'İntikam!'

1.1K 40 16
                                    

Selam millet!

Uzun bir aradan sonra yeni bölüm geldi nihayet🤭  Gecikmeler için kusura bakmayın! Elimden gelen birşey yok maalesef 😔

Kısa bir not düşmek istiyorum!

"Lütfen yorum yaparken saygı çerçevesinde yapın! Küfürlerinizi kendinize saklayın!..

Ayrıca bu hikâye gerçek bir hikâye değildir! Tamamen kurgudan ve hayal ürününden ibarettir!..

Unutmayın bunları!.."

Oylama ve yorum yapmayı unutmayın canlar❤

Neyse lafı fazla uzatmadan sizleri yeni bölümle başbaşa bırakayım!

Yazım hatası varsa şimdiden affınıza sığınıyorum!

KEYİFLİ OKUMALAR

*****

Zaman,sinsi bir zehir gibi akıp gidiyor. Beraberinde ise umutları yıkıp, korkuyu salıyordu etrafına. Oysa ki zaman, her derdin ilacı değil miydi? Ya da her acı zamanla iyileşmez miydi? Evet,belki zaman acıya ilaç olurdu ama korkuya değil! Geçen her saniye, bir ömürle eş değerdi. Geçen her saat, ölüp ölüp dirilmek gibiydi.
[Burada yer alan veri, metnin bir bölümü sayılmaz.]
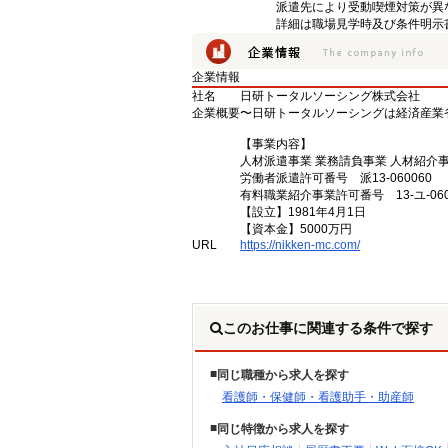
派遣先により受動喫煙対策が異
詳細は職場見学時及び条件明示
企業情報
社名
日研トータルソーシング株式会社
企業概要
〜日研トータルソーシングは経済産業
【事業内容】
人材派遣事業 業務請負事業 人材紹介
労働者派遣許可番号 派13-060060
有料職業紹介事業許可番号 13-ユ-060
【設立】1981年4月1日
【資本金】5000万円
URL
https://nikken-mc.com/
このお仕事に関連する条件で探す
同じ職種から求人を探す
看護師・保健師・看護助手・助産師
同じ特徴から求人を探す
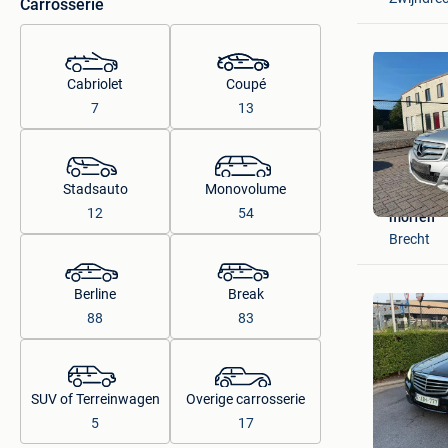
Carrosserie
Cabriolet
Coupé
7
13
Stadsauto
Monovolume
12
54
morfen
Brecht
Berline
Break
88
83
SUV of Terreinwagen
Overige carrosserie
5
17
EGO-CA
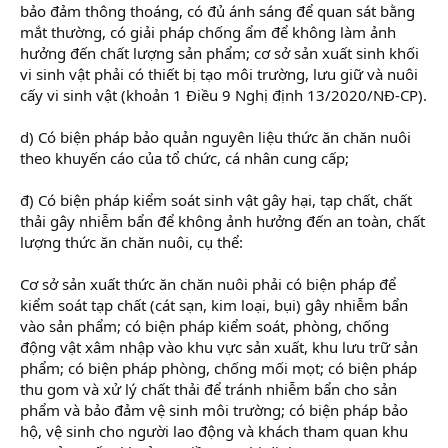
bảo đảm thông thoáng, có đủ ánh sáng để quan sát bằng
mắt thường, có giải pháp chống ẩm để không làm ảnh
hưởng đến chất lượng sản phẩm; cơ sở sản xuất sinh khối
vi sinh vật phải có thiết bị tạo môi trường, lưu giữ và nuôi
cấy vi sinh vật (khoản 1 Điều 9 Nghị định 13/2020/NĐ-CP).
d) Có biện pháp bảo quản nguyên liệu thức ăn chăn nuôi
theo khuyến cáo của tổ chức, cá nhân cung cấp;
đ) Có biện pháp kiểm soát sinh vật gây hại, tạp chất, chất
thải gây nhiễm bẩn để không ảnh hưởng đến an toàn, chất
lượng thức ăn chăn nuôi, cụ thể:
Cơ sở sản xuất thức ăn chăn nuôi phải có biện pháp để
kiểm soát tạp chất (cát sạn, kim loại, bụi) gây nhiễm bẩn
vào sản phẩm; có biện pháp kiểm soát, phòng, chống
động vật xâm nhập vào khu vực sản xuất, khu lưu trữ sản
phẩm; có biện pháp phòng, chống mối mọt; có biện pháp
thu gom và xử lý chất thải để tránh nhiễm bẩn cho sản
phẩm và bảo đảm vệ sinh môi trường; có biện pháp bảo
hộ, vệ sinh cho người lao động và khách tham quan khu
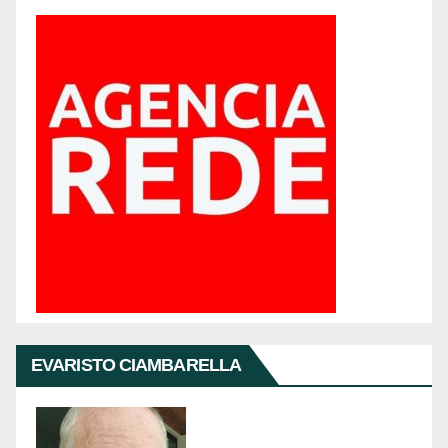
EVARISTO CIAMBARELLA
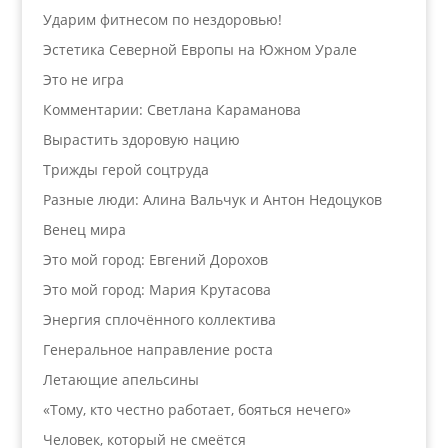
Ударим фитнесом по нездоровью!
Эстетика Северной Европы на Южном Урале
Это не игра
Комментарии: Светлана Караманова
Вырастить здоровую нацию
Трижды герой соцтруда
Разные люди: Алина Вальчук и Антон Недоцуков
Венец мира
Это мой город: Евгений Дорохов
Это мой город: Мария Крутасова
Энергия сплочённого коллектива
Генеральное направление роста
Летающие апельсины
«Тому, кто честно работает, бояться нечего»
Человек, который не смеётся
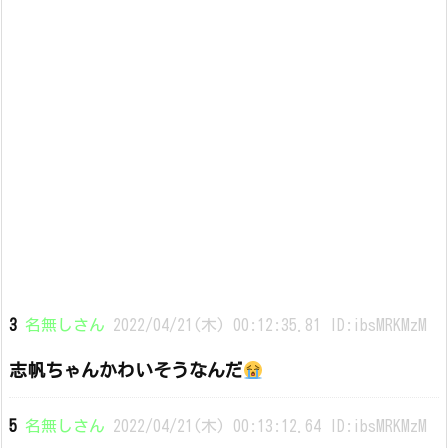
3
名無しさん
2022/04/21(木) 00:12:35.81 ID:ibsMRKMzM
志帆ちゃんかわいそうなんだ
5
名無しさん
2022/04/21(木) 00:13:12.64 ID:ibsMRKMzM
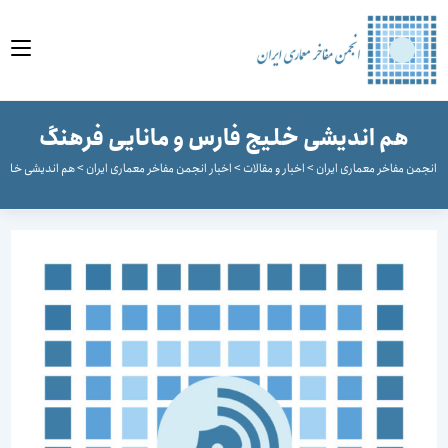
وا
هم اندیشی خلیج فارس و مانایی فرهنگ
جمن مفاخر معماری ایران
>
اخبار و مقالات
>
اخبار انجمن مفاخر معماری ایران
>
هم اندیشی خلیج فار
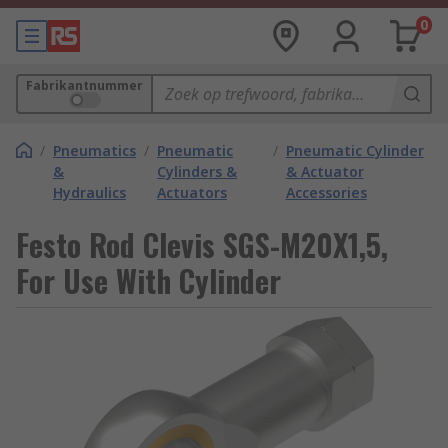
0
Fabrikantnummer
/
Pneumatics
/
Pneumatic
/
Pneumatic Cylinder
&
Cylinders &
& Actuator
Hydraulics
Actuators
Accessories
Festo Rod Clevis SGS-M20X1,5,
For Use With Cylinder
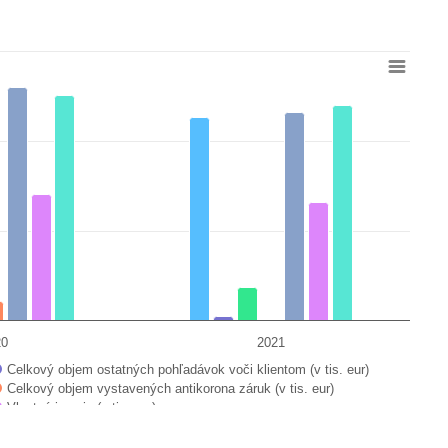
from 9921 to 564427.
20
2021
Celkový objem ostatných pohľadávok voči klientom (v tis. eur)
Celkový objem vystavených antikorona záruk (v tis. eur)
Vlastné imanie (v tis. eur)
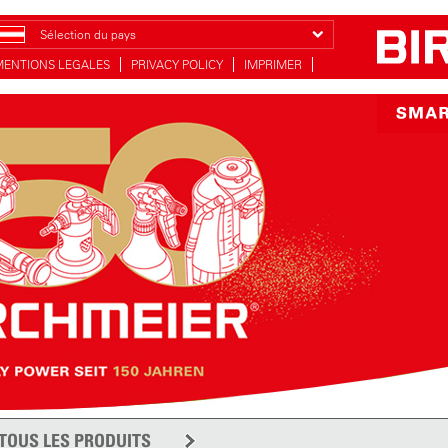
Sélection du pays
MENTIONS LEGALES
PRIVACY POLICY
IMPRIMER
TOUS LES PRODUITS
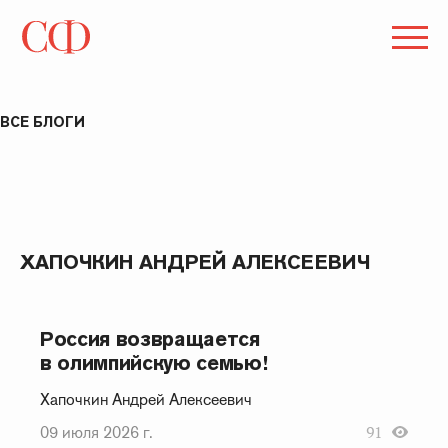
ВСЕ БЛОГИ
ХАПОЧКИН АНДРЕЙ АЛЕКСЕЕВИЧ
Россия возвращается
в олимпийскую семью!
Хапочкин Андрей Алексеевич
09 июля 2026 г.
91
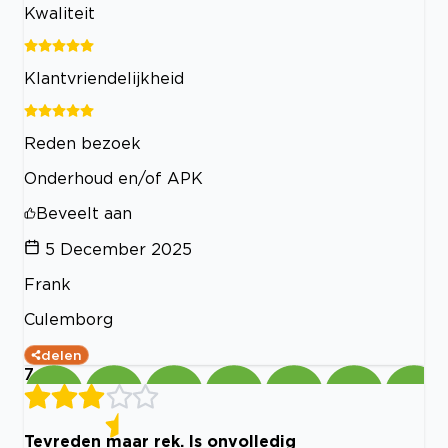
Kwaliteit
Klantvriendelijkheid
Reden bezoek
Onderhoud en/of APK
Beveelt aan
5 December 2025
Frank
Culemborg
delen
7
Tevreden maar rek. Is onvolledig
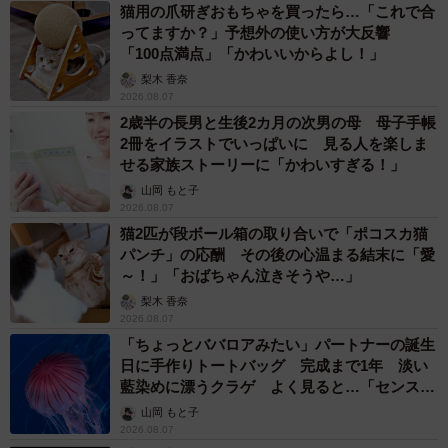
猫用の爪研ぎおもちゃを買ったら…「これで合
ってますか？」予想外の使い方が大反響
「100点満点」「かわいいからよし！」
梨木 香奈
2026.08.07
2歳半の長男と生後2カ月の次男の母 母子手帳
2冊をイラストでいっぱいに 見る人を楽しま
せる家族ストーリーに「かわいすぎる！」
山岡 もと子
2026.08.07
猫2匹が段ボール箱の取り合いで「ポコスカ猫
パンチ」の応酬 その後の心温まる結末に「愛
～！」「おばちゃん泣きそうや…」
梨木 香奈
2026.08.07
「ちょっとババロアみたい」パートナーの誕生
日に手作りトートバッグ 完成まで1年 淡い
藍染めに漂うクラゲ よく見ると…「センスす
ごい」
山岡 もと子
2026.08.07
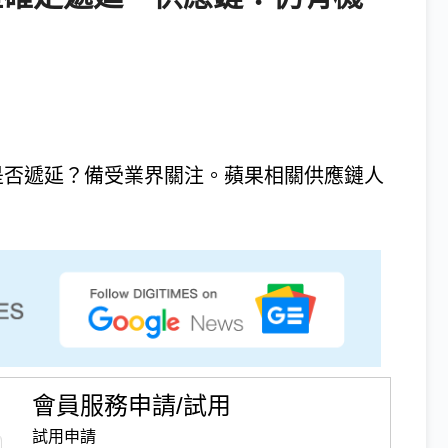
間是否遞延？備受業界關注。蘋果相關供應鏈人
會員服務申請/試用
試用申請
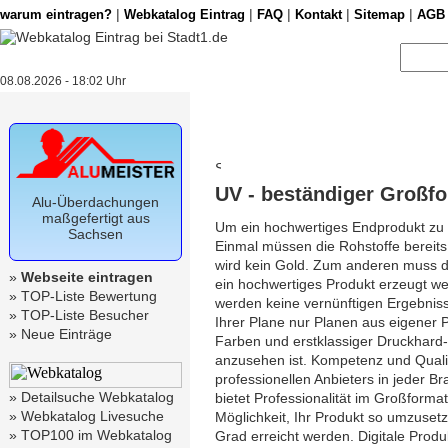
|
|
|
|
|
warum eintragen?
Webkatalog Eintrag
FAQ
Kontakt
Sitemap
AGB
08.08.2026 - 18:02 Uhr
UV - beständiger Großf
Alu-Überdachungen
maßgefertigt aus
Um ein hochwertiges Endprodukt zu e
Sachsen
Einmal müssen die Rohstoffe bereits
wird kein Gold. Zum anderen muss d
»
Webseite eintragen
ein hochwertiges Produkt erzeugt we
»
TOP-Liste Bewertung
werden keine vernünftigen Ergebniss
»
TOP-Liste Besucher
Ihrer Plane nur Planen aus eigener
»
Neue Einträge
Farben und erstklassiger Druckhard
anzusehen ist. Kompetenz und Quali
professionellen Anbieters in jeder B
»
Detailsuche Webkatalog
bietet Professionalität im Großforma
»
Webkatalog Livesuche
Möglichkeit, Ihr Produkt so umzuset
»
TOP100 im Webkatalog
Grad erreicht werden. Digitale Produk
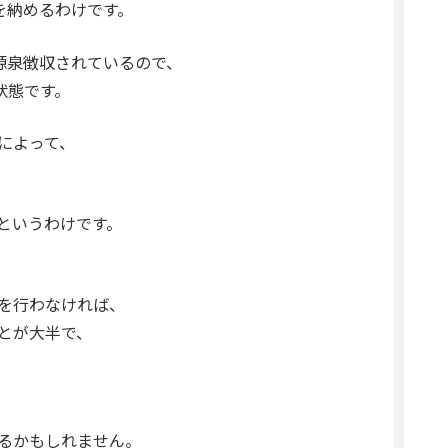
を納めるわけです。
源泉徴収されているので、
状態です。
によって、
というわけです。
を行わなければ、
とが大半で、
るかもしれません。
Hele birde belirsizlik var ki, o insanın kanını kurutur, ruhunu çürütürdü.

*****

Genç kızın telefonu, gittiği kafenin içinde bir masanın üstünde duruyordu. Genç adam eline aldığı telefonu sıkıp elini yumruk haline getirdi. Ondan geriye hiç bir iz yoktu telefondan başka. Yanında Faruk,Semih ve Levent vardı. Etrafa dağılmış adamlarını da unutmamak gerek. Artık daha emindi genç kızın başının belada olduğuna. Semih ve Levent kızın ailesine haber vermeyi teklif etmişlerdi. Genç adam ise şuan bulunduğu zamanda soyutlamıştı. Sağlıklı düşünemez haldeydi. Aklından geçip duran milyon tane senaryo vardı ve hepsi de birbirinden korkunçtu. Kimseyi duymuyor ve görmüyordu. Levent, kızın babasına olmasa da abisine haber vermek gerektiğini söyledi ve Semih ile Faruk onu onaylayınca Ali'yi arayıp durumu anlattılar. Genç adam, Semih'in ayrıca işlettiği bir çiçek serasına getirildi. Semih, toprakla uğraşmayı küçüklüğünden beri severdi. Annesi gibi... Genç adam ne eve sığabiliyor, ne de ofise... Nereye giderse gitsin nefes alamıyordu.

Ali, seraya gelir gelmez yaptığı ilk şey Melih'in suratına yumruğu geçirmek oldu. Genç adam ise önünde tabir-i caizse 'kurbanlık koyun' gibi duruyordu. Çökmüş omuzları ve kızaran gözleri ile karşısındaki öfkeli adama bakıyordu boş boş.

"Böyle mi sahip çıkıyorsun lan sen kardeşime? Böyle mi koruyorsun sevdiğini?.."diyip bir yumruk daha attı.
Ama genç adamdan hiç ses çıkmadı. Oracıkta öldürse yine de sesi çıkmazdı zaten. Levent duruma müdahale etti hemen. Ali'nin kolundan tutup uzaklaştırdı.

"Sakin ol Ali! Böyle yaparak bir yere varamayız! Sakin olup düşünmemiz gerek! Fındık kurdunu bir bulalım, sonra hırsını alırsın!.."dedi. Masanın yanına getirip oturttu.

"Haklısın Ali! Ona sahip çıkamadım! Onu koruyamadım!.."diyerek içindeki pişmanlığı ve korkuyu sesine yansıttı.

"Ulan, şuracıkta seni öldürsem yine içim soğumaz! Sana güvendik lan! Sana inandık biz! Asya'nın kılına zarar gelse dünyayı yakarsın zannettik! Sen burda oturmuş öylece bekliyorsun! Asya nerde Melih? Nerde kardeşim?.."diyip önünde duran masayı tek harekette ters çevirdi. Tekrar genç adamın üstüne doğru yürümeye başlamıştı ki bir telefon sesi yankılandı serada. Herkes sesin kimden geldiğini anlamaya çalışırken Semih, cebinden telefonunu çıkardı. Arayanın kendi adamlarından Çetin olduğunu görünce kaşlarını çatıp cevap verdi.